March 01, 2012
Text: Nils Ehrenberg
Although the human body consists of a scarcely conceivable 10 to 100 billion cells, it only takes a few diseased cells to cause cancer. Minor damage in the DNA as a result of exposure to UV light or tobacco smoke can switch off a cell’s natural growth limits: the cell then starts to divide uncontrollably and, in the worst-case scenario, overgrow healthy tissue in the form of tumours, which eventually destroy vital organs.
It was long believed that only changes in the DNA itself play a crucial role in the emergence of cancer. However, it is now clear that the biochemical “coat” of the DNA strand also has an important role to play, as a cell’s genetic material is modified by a large number of chemical attachments. DNA methylation, in particular, plays a central role in gene regulation: small hydrocarbon attachments thus decide whether a gene is “active” or “silenced”, namely whether it can be read off or not.
Defects in DNA methylation result in altered gene activity in the cell which can contribute to tumour formation. In addition, the methylation patterns of tumour cells differ clearly from those of healthy tissue cells. “This is the precise point where our research begins,” says Thomas Lengauer from the Max Planck Institute for Informatics in Saarbrücken, who, together with Christoph Bock, leads the Computational Epigenetics Research Group in Professor Lengauer’s Department of Computational Biology and Applied Algorithmics.
The scientists rummage through vast collections of genetic data for suspicious methylation patterns using software programs they develop themselves. “Many of these patterns only arise in very specific types of cancer, so we can use them in clinical diagnosis as biomarkers, that is to say as indicators for the corresponding form of the disease,” says Thomas Lengauer. The scientists rely on close cooperation with hospitals and biotechnology laboratories for their work. The tissue samples from cancer patients are processed in the laboratory and the genetic material they contain is cut into numerous small snippets. The solution is then processed using microarrays (DNA chips) or using new-generation sequencing processes. “Eventually you get a kind of map of the epigenome, which comprises all of the biochemical markings layered on top the actual DNA sequence,” explains Thomas Lengauer.
The subsequent mathematical analyses by the Saarbrücken-based researchers are carried out exclusively in the computer. Ingenious algorithms and statistical processes screen the sea of epigenome data for patterns that only arise in certain forms of cancer and are absent in healthy patients – a task that requires a lot of careful programming.
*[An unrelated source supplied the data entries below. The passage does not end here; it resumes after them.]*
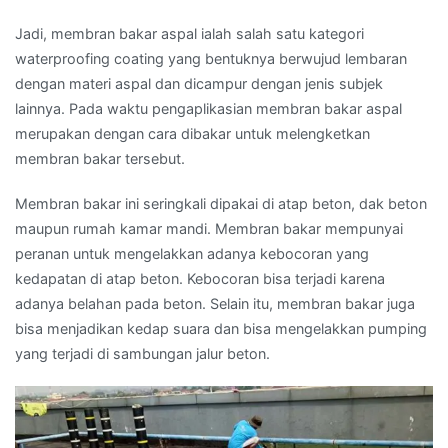
Jadi, membran bakar aspal ialah salah satu kategori
waterproofing coating yang bentuknya berwujud lembaran
dengan materi aspal dan dicampur dengan jenis subjek
lainnya. Pada waktu pengaplikasian membran bakar aspal
merupakan dengan cara dibakar untuk melengketkan
membran bakar tersebut.
Membran bakar ini seringkali dipakai di atap beton, dak beton
maupun rumah kamar mandi. Membran bakar mempunyai
peranan untuk mengelakkan adanya kebocoran yang
kedapatan di atap beton. Kebocoran bisa terjadi karena
adanya belahan pada beton. Selain itu, membran bakar juga
bisa menjadikan kedap suara dan bisa mengelakkan pumping
yang terjadi di sambungan jalur beton.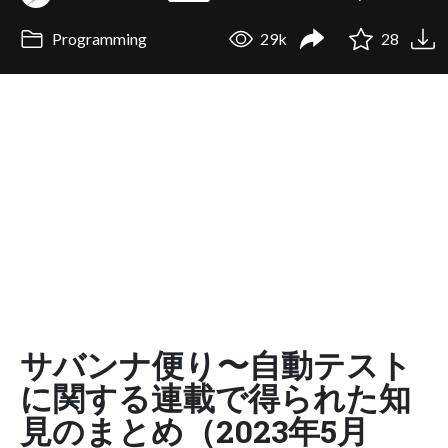
Programming
29k
28
サバンナ便り〜自動テスト
に関する連載で得られた知
見のまとめ（2023年5月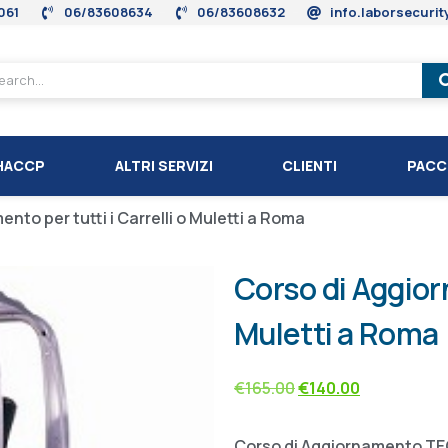
061
06/83608634
06/83608632
info.laborsecuri
HACCP
ALTRI SERVIZI
CLIENTI
PACC
nto per tutti i Carrelli o Muletti a Roma
Corso di Aggiorn
Muletti a Roma
€
165.00
€
140.00
Corso di Aggiornamento TE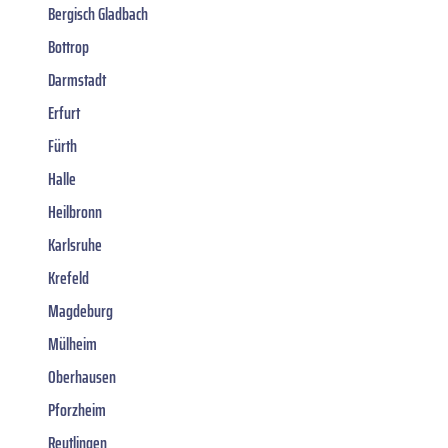
Bergisch Gladbach
Bottrop
Darmstadt
Erfurt
Fürth
Halle
Heilbronn
Karlsruhe
Krefeld
Magdeburg
Mülheim
Oberhausen
Pforzheim
Reutlingen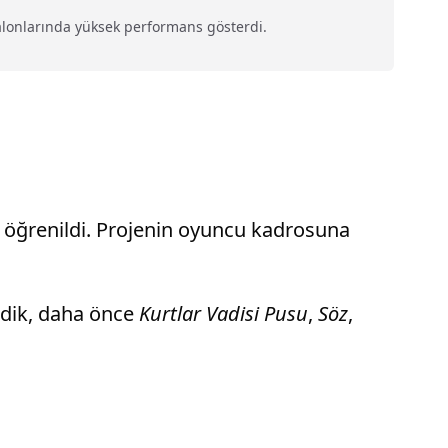
 salonlarında yüksek performans gösterdi.
ı öğrenildi. Projenin oyuncu kadrosuna
indik, daha önce
Kurtlar Vadisi Pusu
,
Söz
,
Because, unlike the genome, which is almost identical in all of the body’s cells, the DNA’s chemical coat is a real chameleon. “There are around 200 different types of tissue in the human body, each with different epigenomes. These also change with advancing age and in the presence of disease,” says Thomas Lengauer. “We have to take all of these variations into account in our programs to ensure that only differences relevant to cancer are considered important.”
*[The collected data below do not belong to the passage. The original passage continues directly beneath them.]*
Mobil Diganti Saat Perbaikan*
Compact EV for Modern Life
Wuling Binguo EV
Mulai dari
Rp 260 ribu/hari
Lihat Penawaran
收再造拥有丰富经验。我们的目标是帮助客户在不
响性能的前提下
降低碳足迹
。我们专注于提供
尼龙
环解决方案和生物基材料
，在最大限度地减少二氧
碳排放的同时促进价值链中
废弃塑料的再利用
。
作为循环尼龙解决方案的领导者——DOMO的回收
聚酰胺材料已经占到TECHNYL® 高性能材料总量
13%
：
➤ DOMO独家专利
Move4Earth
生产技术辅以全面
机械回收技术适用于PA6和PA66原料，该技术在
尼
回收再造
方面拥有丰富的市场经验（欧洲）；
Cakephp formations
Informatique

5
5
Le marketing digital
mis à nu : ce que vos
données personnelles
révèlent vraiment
And all of this effort is proving worthwhile. Working in collaboration with the Universitätsklinikum Bonn, the scientists in Saarbrücken developed an epigenetic biomarker for malignant glioblastoma, the most common form of malignant brain tumour. “Chemotherapy is only effective in around one quarter of affected patients,” explains Christoph Bock, who also leads a research group at the Research Center for Molecular Medicine in Vienna. “In these patients, a particular gene called MGMT is methylated, that is silenced. In its active state, this gene controls a repair mechanism in the cancer cells. In patients with active MGMT, the DNA damage arising during chemotherapy, which causes diseased cells to die, would be reversed and the treatment fails.” With the help of the new biomarker, the hospital can now identify in advance of treatment those patients for whom debilitating chemotherapy is actually worthwhile. The researchers subsequently systematised the time-consuming manual procedure for the identification of this biomarker and developed a corresponding software program. Using this software, other innovative biomarkers for cancer can now be identified considerably faster.